-- ACTIVITY --
Repeat the records below line by line, exactly, finishing on the line that contains "анализ ватиканского документа".

Source data
--------------------------------

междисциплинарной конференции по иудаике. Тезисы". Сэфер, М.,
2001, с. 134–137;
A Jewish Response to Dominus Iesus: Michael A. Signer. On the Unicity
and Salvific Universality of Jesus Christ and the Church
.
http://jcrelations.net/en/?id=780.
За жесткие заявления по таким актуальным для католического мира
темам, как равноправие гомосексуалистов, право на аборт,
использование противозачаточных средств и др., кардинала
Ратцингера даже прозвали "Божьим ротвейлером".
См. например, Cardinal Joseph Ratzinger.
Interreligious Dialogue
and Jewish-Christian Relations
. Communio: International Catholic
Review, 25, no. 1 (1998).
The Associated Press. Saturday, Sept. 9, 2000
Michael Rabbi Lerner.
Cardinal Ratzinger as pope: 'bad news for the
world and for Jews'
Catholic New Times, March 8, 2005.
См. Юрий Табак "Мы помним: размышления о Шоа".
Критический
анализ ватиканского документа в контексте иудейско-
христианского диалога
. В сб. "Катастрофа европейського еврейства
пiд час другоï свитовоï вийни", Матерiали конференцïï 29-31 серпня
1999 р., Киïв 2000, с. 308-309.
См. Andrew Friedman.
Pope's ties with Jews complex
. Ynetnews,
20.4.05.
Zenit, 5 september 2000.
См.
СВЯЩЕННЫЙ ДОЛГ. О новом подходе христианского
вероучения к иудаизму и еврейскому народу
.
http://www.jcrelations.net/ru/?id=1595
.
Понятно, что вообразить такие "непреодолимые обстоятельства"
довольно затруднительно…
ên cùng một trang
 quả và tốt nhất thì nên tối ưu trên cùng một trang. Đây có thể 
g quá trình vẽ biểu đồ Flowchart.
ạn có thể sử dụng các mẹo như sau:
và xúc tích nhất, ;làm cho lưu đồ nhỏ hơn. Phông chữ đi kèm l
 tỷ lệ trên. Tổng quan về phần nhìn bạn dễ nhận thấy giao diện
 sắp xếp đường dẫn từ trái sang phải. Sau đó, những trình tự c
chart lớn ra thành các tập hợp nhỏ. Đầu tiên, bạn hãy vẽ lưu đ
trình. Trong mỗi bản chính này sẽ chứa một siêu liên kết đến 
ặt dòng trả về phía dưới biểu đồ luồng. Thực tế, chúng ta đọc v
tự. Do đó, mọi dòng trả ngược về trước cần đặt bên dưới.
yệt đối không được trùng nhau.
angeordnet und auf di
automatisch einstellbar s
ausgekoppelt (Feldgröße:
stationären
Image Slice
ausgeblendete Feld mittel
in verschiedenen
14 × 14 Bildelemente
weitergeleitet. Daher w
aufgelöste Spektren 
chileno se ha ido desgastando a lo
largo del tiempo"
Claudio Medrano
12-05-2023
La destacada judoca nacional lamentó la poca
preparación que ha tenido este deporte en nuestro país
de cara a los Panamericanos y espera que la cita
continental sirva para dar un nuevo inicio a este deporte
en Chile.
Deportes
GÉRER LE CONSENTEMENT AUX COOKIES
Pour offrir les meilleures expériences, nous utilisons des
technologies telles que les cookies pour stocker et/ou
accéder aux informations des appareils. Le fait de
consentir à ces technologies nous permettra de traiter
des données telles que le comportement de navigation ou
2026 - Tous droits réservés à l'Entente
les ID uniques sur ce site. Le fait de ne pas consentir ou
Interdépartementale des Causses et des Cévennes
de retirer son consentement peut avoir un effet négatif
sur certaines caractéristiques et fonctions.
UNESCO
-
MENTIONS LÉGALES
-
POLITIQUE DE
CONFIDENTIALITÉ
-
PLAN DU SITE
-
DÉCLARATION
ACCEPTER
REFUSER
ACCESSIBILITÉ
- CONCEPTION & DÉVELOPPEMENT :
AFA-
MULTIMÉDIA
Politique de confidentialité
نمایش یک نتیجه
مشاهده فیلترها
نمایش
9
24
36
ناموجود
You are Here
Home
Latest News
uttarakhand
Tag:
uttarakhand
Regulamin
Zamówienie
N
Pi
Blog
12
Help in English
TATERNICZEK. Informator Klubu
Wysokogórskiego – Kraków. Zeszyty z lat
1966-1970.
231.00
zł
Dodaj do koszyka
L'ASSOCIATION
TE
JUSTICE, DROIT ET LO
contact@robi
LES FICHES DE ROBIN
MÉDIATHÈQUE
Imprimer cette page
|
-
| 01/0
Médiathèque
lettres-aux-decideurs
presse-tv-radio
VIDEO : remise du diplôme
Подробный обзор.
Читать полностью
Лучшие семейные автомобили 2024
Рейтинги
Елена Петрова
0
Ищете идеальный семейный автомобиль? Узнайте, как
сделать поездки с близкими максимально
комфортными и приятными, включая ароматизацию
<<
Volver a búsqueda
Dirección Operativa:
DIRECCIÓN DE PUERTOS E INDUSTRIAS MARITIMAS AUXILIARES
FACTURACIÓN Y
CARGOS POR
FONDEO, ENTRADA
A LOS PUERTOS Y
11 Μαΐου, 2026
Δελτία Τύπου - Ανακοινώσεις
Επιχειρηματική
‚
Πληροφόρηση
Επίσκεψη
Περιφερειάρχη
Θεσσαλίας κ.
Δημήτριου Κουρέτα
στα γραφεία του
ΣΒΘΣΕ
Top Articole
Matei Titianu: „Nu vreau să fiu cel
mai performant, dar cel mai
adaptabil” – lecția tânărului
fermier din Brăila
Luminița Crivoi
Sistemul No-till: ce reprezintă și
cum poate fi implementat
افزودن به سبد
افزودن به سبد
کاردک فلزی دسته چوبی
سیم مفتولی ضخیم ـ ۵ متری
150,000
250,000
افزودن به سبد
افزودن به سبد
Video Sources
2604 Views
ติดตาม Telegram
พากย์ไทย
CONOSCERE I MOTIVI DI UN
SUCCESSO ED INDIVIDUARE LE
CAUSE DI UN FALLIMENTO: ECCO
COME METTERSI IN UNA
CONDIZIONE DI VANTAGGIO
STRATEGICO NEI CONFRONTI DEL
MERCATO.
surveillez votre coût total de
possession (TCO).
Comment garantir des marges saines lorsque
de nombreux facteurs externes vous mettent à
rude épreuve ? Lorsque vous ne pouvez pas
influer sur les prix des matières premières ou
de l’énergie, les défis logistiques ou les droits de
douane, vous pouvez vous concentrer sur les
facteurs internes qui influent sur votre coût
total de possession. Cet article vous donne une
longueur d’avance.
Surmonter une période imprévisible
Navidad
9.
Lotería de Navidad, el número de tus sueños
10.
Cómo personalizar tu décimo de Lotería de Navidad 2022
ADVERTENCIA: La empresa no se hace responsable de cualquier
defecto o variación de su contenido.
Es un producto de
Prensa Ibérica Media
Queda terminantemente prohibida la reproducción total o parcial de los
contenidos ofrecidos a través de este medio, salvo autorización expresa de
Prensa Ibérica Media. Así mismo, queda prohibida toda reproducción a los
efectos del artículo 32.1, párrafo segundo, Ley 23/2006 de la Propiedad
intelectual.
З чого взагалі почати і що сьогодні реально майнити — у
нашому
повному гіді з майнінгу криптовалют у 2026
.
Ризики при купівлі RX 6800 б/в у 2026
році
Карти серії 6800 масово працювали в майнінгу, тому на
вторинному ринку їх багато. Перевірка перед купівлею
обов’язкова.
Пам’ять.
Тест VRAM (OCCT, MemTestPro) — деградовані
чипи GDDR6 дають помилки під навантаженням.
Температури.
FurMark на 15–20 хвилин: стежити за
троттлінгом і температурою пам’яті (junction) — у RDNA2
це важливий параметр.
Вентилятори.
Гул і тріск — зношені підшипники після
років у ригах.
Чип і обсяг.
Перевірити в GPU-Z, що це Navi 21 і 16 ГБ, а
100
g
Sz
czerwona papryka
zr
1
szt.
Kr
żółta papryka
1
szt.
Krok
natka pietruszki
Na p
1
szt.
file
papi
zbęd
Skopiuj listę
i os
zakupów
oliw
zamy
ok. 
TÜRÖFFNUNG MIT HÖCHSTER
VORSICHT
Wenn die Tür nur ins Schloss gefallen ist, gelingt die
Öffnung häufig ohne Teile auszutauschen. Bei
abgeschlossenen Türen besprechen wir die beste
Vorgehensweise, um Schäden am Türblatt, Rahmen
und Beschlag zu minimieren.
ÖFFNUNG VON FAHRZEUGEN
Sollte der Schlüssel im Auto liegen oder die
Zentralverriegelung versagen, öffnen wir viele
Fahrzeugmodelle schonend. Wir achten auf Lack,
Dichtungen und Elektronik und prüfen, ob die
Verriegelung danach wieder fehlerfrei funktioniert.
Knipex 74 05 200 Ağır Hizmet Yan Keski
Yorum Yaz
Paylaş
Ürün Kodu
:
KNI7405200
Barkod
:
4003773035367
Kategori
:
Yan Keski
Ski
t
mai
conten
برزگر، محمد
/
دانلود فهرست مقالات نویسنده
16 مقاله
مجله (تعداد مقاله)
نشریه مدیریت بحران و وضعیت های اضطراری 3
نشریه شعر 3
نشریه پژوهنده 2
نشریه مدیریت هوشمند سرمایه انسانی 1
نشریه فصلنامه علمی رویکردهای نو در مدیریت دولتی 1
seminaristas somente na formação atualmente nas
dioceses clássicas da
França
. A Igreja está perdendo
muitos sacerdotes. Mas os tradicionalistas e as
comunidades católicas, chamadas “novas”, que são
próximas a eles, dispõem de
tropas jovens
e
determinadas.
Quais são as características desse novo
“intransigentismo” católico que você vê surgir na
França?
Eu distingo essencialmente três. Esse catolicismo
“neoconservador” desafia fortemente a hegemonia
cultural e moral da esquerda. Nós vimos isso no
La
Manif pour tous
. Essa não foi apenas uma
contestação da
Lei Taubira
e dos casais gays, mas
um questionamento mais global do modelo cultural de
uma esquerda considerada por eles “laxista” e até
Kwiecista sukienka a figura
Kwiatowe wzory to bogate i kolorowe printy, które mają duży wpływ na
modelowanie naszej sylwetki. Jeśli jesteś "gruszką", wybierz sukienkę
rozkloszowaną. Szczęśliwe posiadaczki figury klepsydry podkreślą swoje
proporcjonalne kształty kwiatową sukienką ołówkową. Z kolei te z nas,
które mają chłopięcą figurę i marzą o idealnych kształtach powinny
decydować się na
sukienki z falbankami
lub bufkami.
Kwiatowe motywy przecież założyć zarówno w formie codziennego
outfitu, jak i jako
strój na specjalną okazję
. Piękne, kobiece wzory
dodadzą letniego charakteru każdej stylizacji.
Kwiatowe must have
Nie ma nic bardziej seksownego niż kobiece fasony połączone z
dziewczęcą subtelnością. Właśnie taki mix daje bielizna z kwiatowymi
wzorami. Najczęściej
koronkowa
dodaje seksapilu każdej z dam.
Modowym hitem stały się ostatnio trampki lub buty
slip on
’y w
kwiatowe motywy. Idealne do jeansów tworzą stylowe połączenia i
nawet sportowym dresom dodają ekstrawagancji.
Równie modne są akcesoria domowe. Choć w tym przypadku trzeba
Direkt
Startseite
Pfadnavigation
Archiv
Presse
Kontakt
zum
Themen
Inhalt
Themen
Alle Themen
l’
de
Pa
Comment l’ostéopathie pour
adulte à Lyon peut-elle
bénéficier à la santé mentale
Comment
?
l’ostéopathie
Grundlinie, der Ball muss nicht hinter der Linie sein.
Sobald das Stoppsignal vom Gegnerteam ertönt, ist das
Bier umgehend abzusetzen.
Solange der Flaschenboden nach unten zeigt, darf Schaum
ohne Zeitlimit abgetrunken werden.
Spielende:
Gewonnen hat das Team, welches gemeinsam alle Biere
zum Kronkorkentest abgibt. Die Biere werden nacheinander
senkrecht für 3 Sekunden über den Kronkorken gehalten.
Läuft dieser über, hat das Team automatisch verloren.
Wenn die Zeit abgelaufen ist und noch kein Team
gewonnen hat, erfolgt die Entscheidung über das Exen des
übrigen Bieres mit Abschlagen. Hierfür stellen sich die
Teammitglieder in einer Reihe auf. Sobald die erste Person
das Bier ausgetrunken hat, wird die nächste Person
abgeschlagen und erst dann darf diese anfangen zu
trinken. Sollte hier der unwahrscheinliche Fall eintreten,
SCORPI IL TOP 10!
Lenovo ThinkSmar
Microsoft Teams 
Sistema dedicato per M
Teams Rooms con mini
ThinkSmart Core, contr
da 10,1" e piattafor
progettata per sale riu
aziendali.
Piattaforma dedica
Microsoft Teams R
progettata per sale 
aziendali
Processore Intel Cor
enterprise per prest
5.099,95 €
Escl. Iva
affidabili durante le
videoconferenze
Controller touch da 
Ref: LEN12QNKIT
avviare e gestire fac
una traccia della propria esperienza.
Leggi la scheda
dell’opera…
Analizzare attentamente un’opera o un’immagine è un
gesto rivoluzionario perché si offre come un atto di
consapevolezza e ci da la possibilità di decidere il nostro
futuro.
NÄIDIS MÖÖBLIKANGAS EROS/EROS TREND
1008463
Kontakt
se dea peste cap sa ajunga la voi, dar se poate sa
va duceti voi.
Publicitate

--------------------------------

-- RESULT OF THIS EXERCISE --
междисциплинарной конференции по иудаике. Тезисы". Сэфер, М.,
2001, с. 134–137;
A Jewish Response to Dominus Iesus: Michael A. Signer. On the Unicity
and Salvific Universality of Jesus Christ and the Church
.
http://jcrelations.net/en/?id=780.
За жесткие заявления по таким актуальным для католического мира
темам, как равноправие гомосексуалистов, право на аборт,
использование противозачаточных средств и др., кардинала
Ратцингера даже прозвали "Божьим ротвейлером".
См. например, Cardinal Joseph Ratzinger.
Interreligious Dialogue
and Jewish-Christian Relations
. Communio: International Catholic
Review, 25, no. 1 (1998).
The Associated Press. Saturday, Sept. 9, 2000
Michael Rabbi Lerner.
Cardinal Ratzinger as pope: 'bad news for the
world and for Jews'
Catholic New Times, March 8, 2005.
См. Юрий Табак "Мы помним: размышления о Шоа".
Критический
анализ ватиканского документа в контексте иудейско-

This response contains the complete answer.